C’è un racconto di fantascienza in cui si ipotizza che in una società estremamente progredita, e non in crisi, a sessant’anni le persone vengano uccise. Alla scadenza, al compleanno, gli individui si presentano in un istituto dove, appunto, si provvede ad eliminarli. Il principio che sottende è che in una società avanzata gli anziani siano inutili. Il problema è che sono considerati inutili anche in una società in regressione o che attraversa una crisi economica. La domanda allora sorge spontanea: ha ragione l’autore del racconto? I vecchi sono sempre e comunque inutili? La mia risposta è amara: forse sì.
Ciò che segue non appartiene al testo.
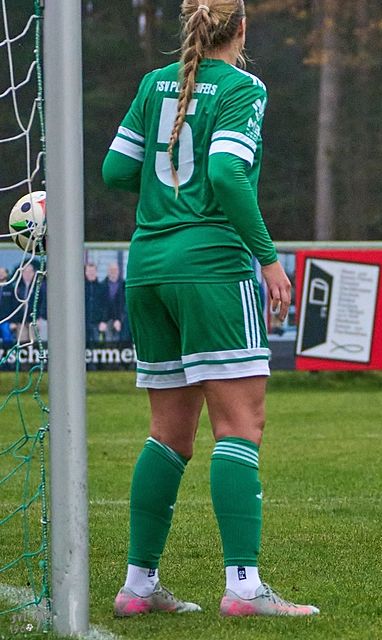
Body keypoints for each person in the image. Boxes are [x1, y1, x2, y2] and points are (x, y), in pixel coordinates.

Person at [102, 0, 316, 617]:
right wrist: (269, 259)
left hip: (147, 269)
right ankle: (244, 587)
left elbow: (117, 170)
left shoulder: (152, 82)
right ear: (241, 28)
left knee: (168, 434)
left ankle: (137, 586)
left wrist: (164, 183)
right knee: (239, 426)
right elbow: (226, 173)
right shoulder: (243, 85)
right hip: (213, 269)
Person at [102, 262, 130, 342]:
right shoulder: (102, 286)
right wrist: (103, 320)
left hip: (121, 322)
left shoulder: (124, 286)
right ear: (108, 271)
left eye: (115, 270)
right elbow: (101, 305)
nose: (113, 272)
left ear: (118, 271)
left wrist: (118, 319)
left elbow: (124, 305)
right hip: (106, 321)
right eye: (111, 270)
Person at [84, 263, 107, 345]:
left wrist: (104, 321)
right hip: (83, 325)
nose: (91, 273)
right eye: (89, 271)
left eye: (93, 271)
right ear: (85, 272)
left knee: (97, 348)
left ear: (96, 272)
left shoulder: (102, 288)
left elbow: (106, 306)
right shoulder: (80, 288)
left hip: (97, 325)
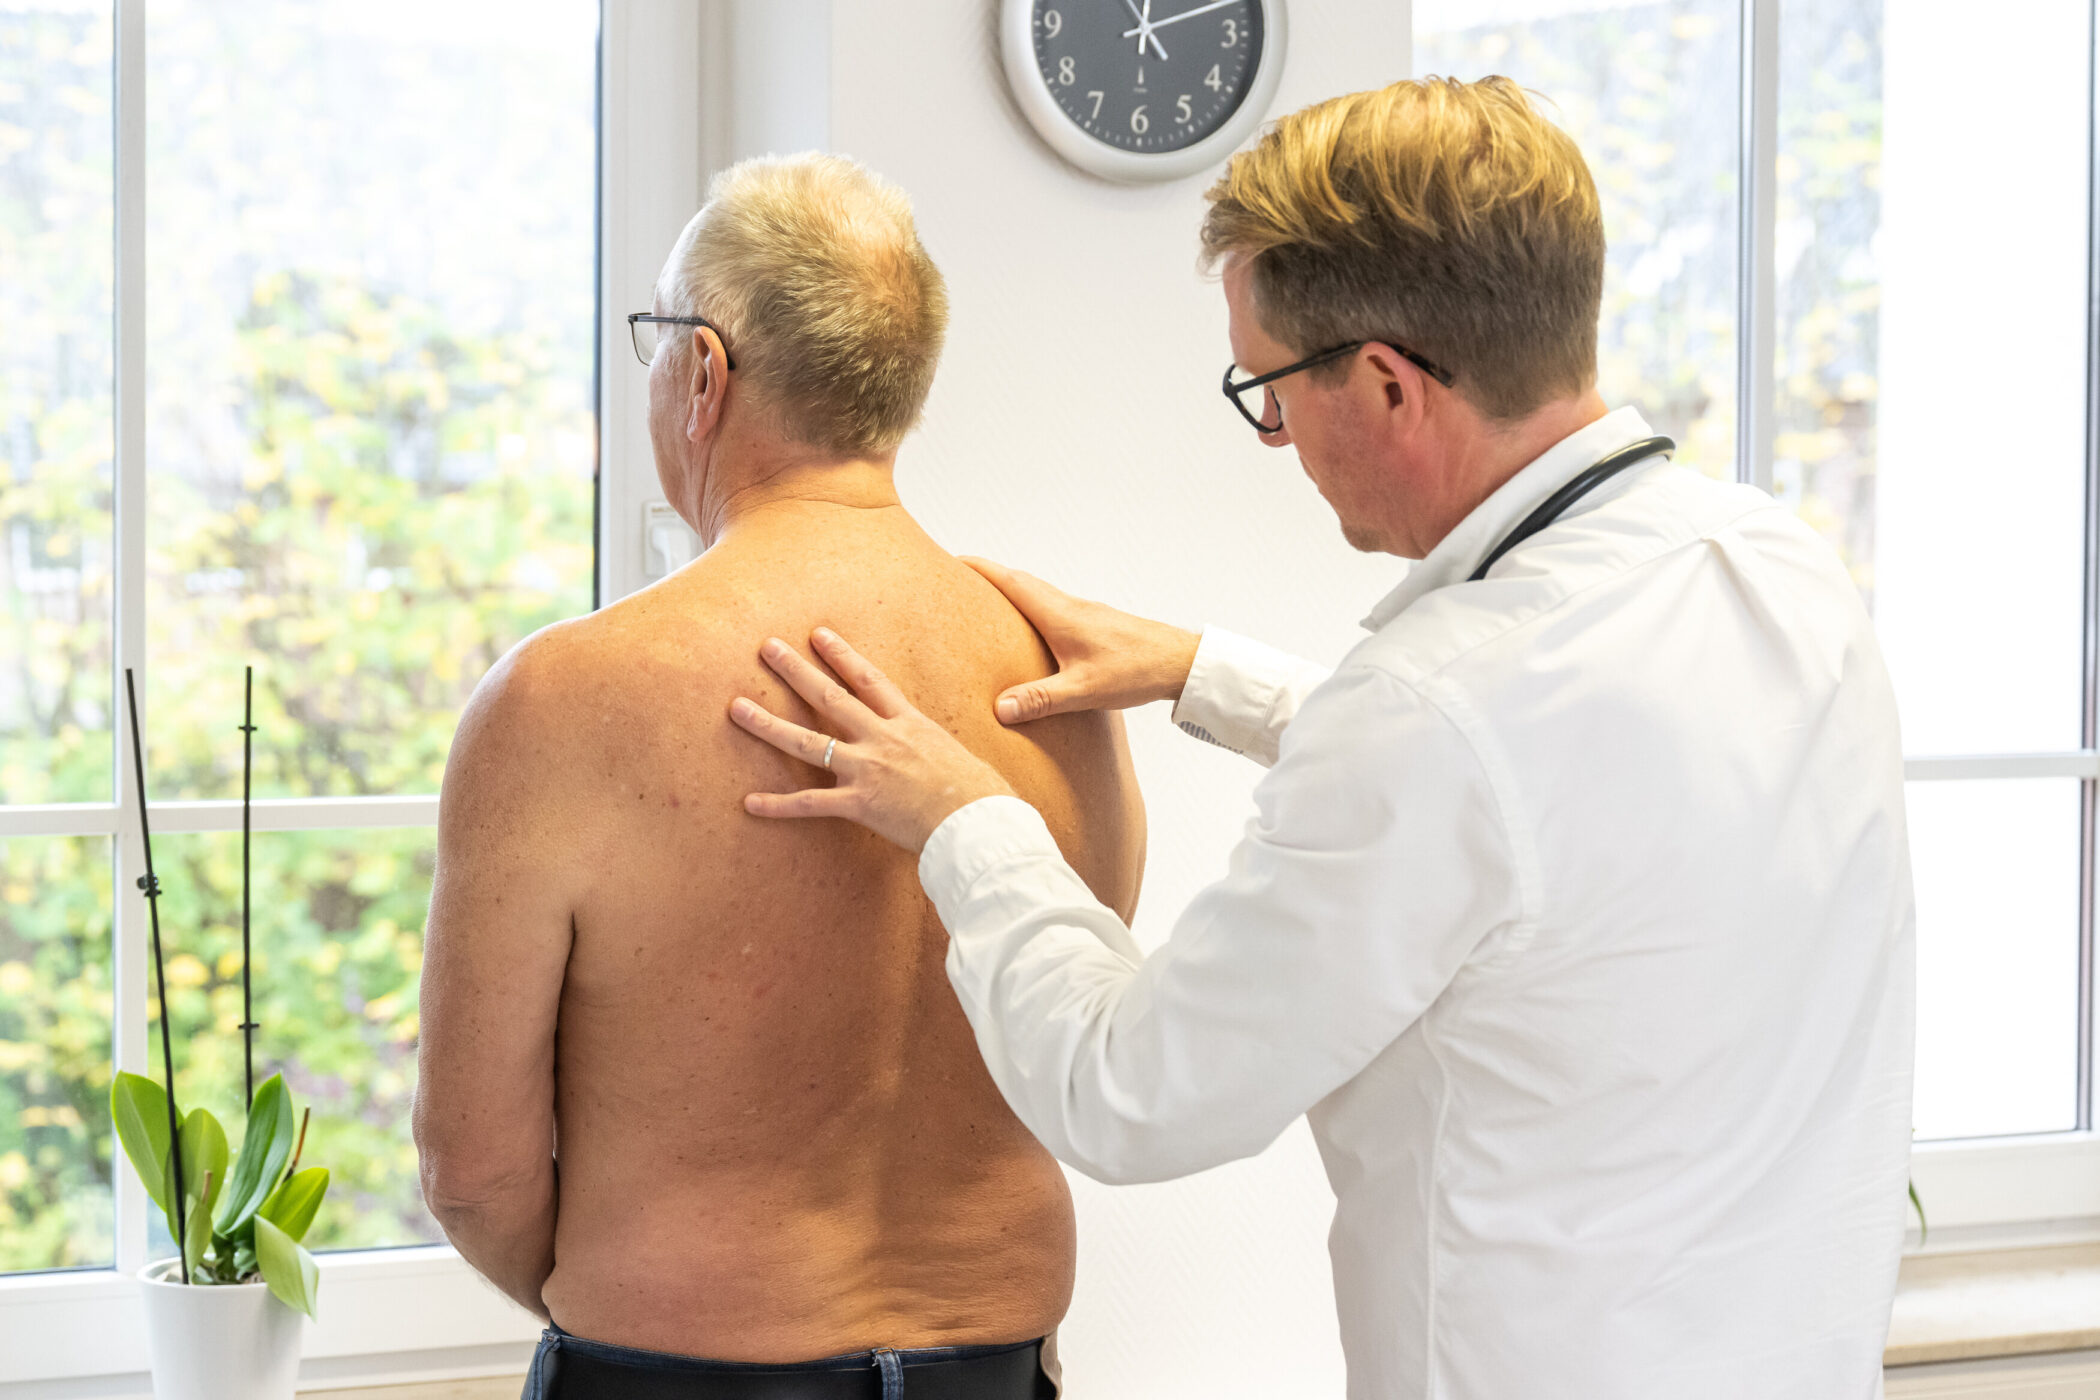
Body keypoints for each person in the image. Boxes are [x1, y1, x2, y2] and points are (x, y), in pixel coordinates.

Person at [728, 79, 1916, 1399]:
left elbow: (1133, 1091)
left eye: (1272, 387)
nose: (1275, 435)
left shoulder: (1439, 709)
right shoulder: (1776, 568)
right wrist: (1205, 674)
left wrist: (963, 820)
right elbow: (1547, 808)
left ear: (1393, 387)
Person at [413, 153, 1145, 1400]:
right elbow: (1073, 1028)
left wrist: (633, 1294)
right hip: (997, 1362)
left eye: (657, 339)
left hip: (678, 1370)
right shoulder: (1065, 671)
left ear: (702, 373)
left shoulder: (564, 697)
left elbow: (472, 1164)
La terza età per la maggior parte soffre di povertà e di solitudine. Lo Stato suffraga la solitudine? Pensa di poterlo fare? In tempi antichi, come dicevano i poeti, c’era l’ “orrenda vecchiaia”, ma nello stesso tempo gli anziani erano i depositari del sapere e della saggezza e con esse la possibilità di trasmetterle alle generazioni a venire. Oggi di saggezza sembra non ci sia più bisogno, se ne fa tranquillamente a meno; il sapere, invece, si acquisisce attraverso internet ed attraverso le favole che raccontano i politici. I vecchi se hanno la fortuna di avere nipoti che li amano allora hanno sicuramente una ragione per la loro lunga esistenza, altrimenti…
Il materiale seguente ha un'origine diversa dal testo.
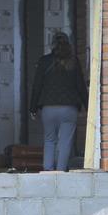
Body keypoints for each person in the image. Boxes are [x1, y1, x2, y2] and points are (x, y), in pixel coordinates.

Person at [29, 31, 88, 172]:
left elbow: (37, 86)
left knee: (50, 140)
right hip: (69, 108)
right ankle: (61, 171)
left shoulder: (44, 61)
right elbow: (80, 85)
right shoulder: (74, 61)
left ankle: (48, 170)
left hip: (48, 108)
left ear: (52, 45)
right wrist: (88, 106)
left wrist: (33, 108)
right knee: (65, 142)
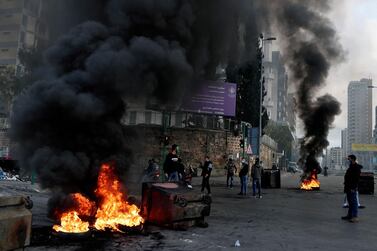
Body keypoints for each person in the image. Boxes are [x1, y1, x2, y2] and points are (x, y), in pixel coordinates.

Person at [341, 154, 362, 223]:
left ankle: (355, 216)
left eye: (349, 159)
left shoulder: (356, 167)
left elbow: (356, 179)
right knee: (350, 202)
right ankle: (350, 215)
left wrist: (354, 187)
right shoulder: (351, 166)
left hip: (352, 187)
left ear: (352, 159)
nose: (348, 160)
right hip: (348, 187)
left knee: (354, 202)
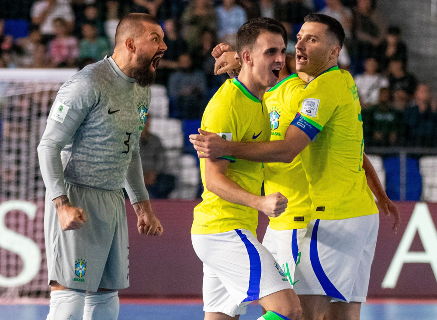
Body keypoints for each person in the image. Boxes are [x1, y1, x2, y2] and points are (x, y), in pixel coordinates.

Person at [190, 14, 398, 320]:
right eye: (296, 40)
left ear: (333, 51)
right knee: (303, 312)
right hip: (255, 223)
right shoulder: (249, 98)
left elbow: (290, 149)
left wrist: (228, 148)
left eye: (306, 41)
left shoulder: (305, 93)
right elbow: (215, 176)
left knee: (298, 313)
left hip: (304, 219)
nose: (293, 50)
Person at [37, 13, 166, 320]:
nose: (164, 47)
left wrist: (143, 207)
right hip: (75, 197)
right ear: (131, 44)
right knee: (68, 300)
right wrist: (62, 206)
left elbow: (131, 150)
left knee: (107, 300)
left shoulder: (141, 90)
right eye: (156, 39)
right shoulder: (86, 83)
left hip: (112, 200)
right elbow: (48, 146)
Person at [191, 17, 302, 320]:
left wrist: (238, 60)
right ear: (249, 57)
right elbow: (213, 180)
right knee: (288, 309)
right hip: (223, 228)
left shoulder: (258, 100)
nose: (280, 59)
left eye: (282, 51)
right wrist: (261, 202)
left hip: (227, 228)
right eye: (270, 52)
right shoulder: (226, 105)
Per quanto, devo dire, quando vai a vedere a fondo le cose, ci sono Paesi in cui la geriatria è al potere. Ad esempio in Italia e anche in Cina, dove le cose ora pare stiano lentamente cambiando. Ciò che mi sento di dire, e lo faccio in tono dolceamaro, è: fate cose concrete per i vecchi, voglio dire non alterate a un ottantenne il suo equilibrio di vita. E per equilibrio intendo dire minime cose ma che per lui sono importanti, cose come obbligarlo a farsi il conto corrente per la pensione mentre prima andava e riceveva i liquidi in mano.
Qualcuno dirà la soluzione risiede nei giovani. Permettetemi di dire che non ci credo. Non credo a chi dice che le nuove generazioni trovino un senso nelle persone della terza età, i giovani non ce l’hanno nemmeno per quelli della seconda; oggi il divario tra essi ed i loro genitori, con questo ritmo di vita, è già enorme, figurarsi con le persone della terza età. E poi, i giovani hanno problemi più grossi degli anziani: se questi ultimi in pochi anni provvederanno ad eliminarsi, i primi dovranno gestire il mondo che stiamo loro lasciando, non è cosa facile. Anche perché vedo che i giovani crescono squilibrati da quando l’assetto nel quale sono cresciuti per secoli, e cioè la famiglia – padre, madre e nonni – è stato completamente sconvolto. Questo significa che occorrerà trovare nuove forme di aggregazione, ma questo non mi preoccupa: la buona notizia è che sono sicuro che sapranno trovarsele da soli, di necessità, non sarà lo Stato a farlo per loro.